Like other funders, LCM has structured funding contracts, so returns are calculated as a rising multiple of invested capital over time, with the funder saying the decision did not come as a surprise, nor did it pose a risk to LCM’s business model.
CEO Patrick Moloney said: “We were fully across the risks posed by the pending decision and are confident it will not adversely impact the returns across our portfolios of investments or our business model in the UK.”
Other funders expressed similar sentiments, while law firms were quick to agree. Former Law Society president and co-chair of the Collective Redress Lawyers Association, David Greene, of Edwin Coe, said the result was unsurprising to those who watched proceedings.
The Supreme Court, said Greene, had introduced new hurdles to funding and consumer access to justice. “Those on the claimant side and funders will work on a mechanism that meets the Supreme Court’s hurdles, and the momentum for enforcement of rights and access to justice will continue apace,” he said.
Like Dunn, he suggested dynamism was needed to bring statutory certainty to funding and DBAs, reforms that the Civil Justice Council has long sought.
Damon Parker of litigation boutique Harcus Parker said: “Although not altogether a surprise this will cause consternation in some quarters.” But, like Greene, he does not expect to see wholesale changes in the litigation funding market. Outside opt-out claims in the CAT, he said, the effect should be small, with funders seeking to amend agreements to express them in terms of multiples of a funder’s expenditure.
From the defendant side, Tim West, a commercial litigation partner at Ashurst, agreed funders and claimants would need to move quickly to review and potentially replace their funding arrangements. He said the fact claimants needed to show they had the financial means to pursue claims “gives defendants a hook to question whether class representatives still meet the financial means requirements”.

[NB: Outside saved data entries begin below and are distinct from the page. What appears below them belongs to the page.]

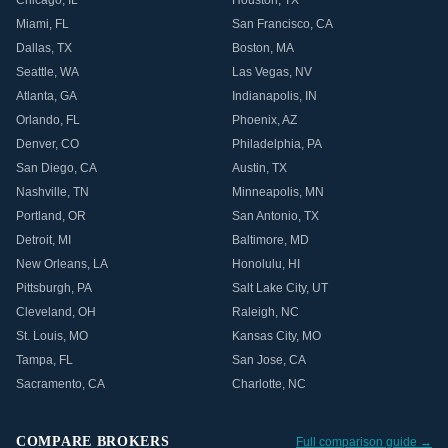
Chicago
,
IL
Houston
,
TX
Miami
,
FL
San Francisco
,
CA
Dallas
,
TX
Boston
,
MA
Seattle
,
WA
Las Vegas
,
NV
Atlanta
,
GA
Indianapolis
,
IN
Orlando
,
FL
Phoenix
,
AZ
Denver
,
CO
Philadelphia
,
PA
San Diego
,
CA
Austin
,
TX
Nashville
,
TN
Minneapolis
,
MN
Portland
,
OR
San Antonio
,
TX
Detroit
,
MI
Baltimore
,
MD
New Orleans
,
LA
Honolulu
,
HI
Pittsburgh
,
PA
Salt Lake City
,
UT
Cleveland
,
OH
Raleigh
,
NC
St. Louis
,
MO
Kansas City
,
MO
Tampa
,
FL
San Jose
,
CA
Sacramento
,
CA
Charlotte
,
NC
COMPARE BROKERS
Full comparison guide →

He added there was a possibility funders may have a basis to seek to recoup money paid out by them under an LFA based on a “mistake of law”, although this was likely to be limited to legal costs. Claimants might also now have a basis for seeking to claim back any rewards paid to funders on similar grounds, he added.
Glenn Newberry, head of costs at Eversheds Sutherland, said the ruling would send “shockwaves” through the funding industry with smaller operators going out of business. However, he added that the political and legislative imperatives of change would remain a live question. “The collective funding of consumer claims has helped bridge the gap caused by the erosion of state-funded legal assistance for civil claims. Funders may start to lobby to seek legislation that actively reverses this decision.”
Edward Starling, head of disputes at Wedlake Bell, noted that there had been a proliferation of funders over the last 10 years, which had partly assisted access to justice for unfunded litigants. That, he said, had helped make the cost of funding more accessible but also had the broader benefit for corporates, particularly regarding cashflow.
Elena Rey, head of litigation funding at Brown Rudnick, said that while most funders would invest in opt-out claims, some would take a wait-and-see approach to determine the true extent of the disruption caused by the judgment. “Meanwhile, funders might choose to focus on other areas, such as opt-in class actions, law firm financing and enforcement and monetisation of awards,” she concluded.
It has been a rollercoaster week for UK collective actions, given the Court of Appeal's earlier resurrection of a £2.7bn class action against six investment banks for alleged foreign exchange (FX) manipulation by allowing proceedings to go ahead on an ‘opt-out’ basis. Legal commentators agreed the ruling provided the UK’s collective action regime with a major boost, sending an important signal to the CAT on where it should set the threshold for opt-out cases, which are much easier to pursue than those approved on an opt-in basis.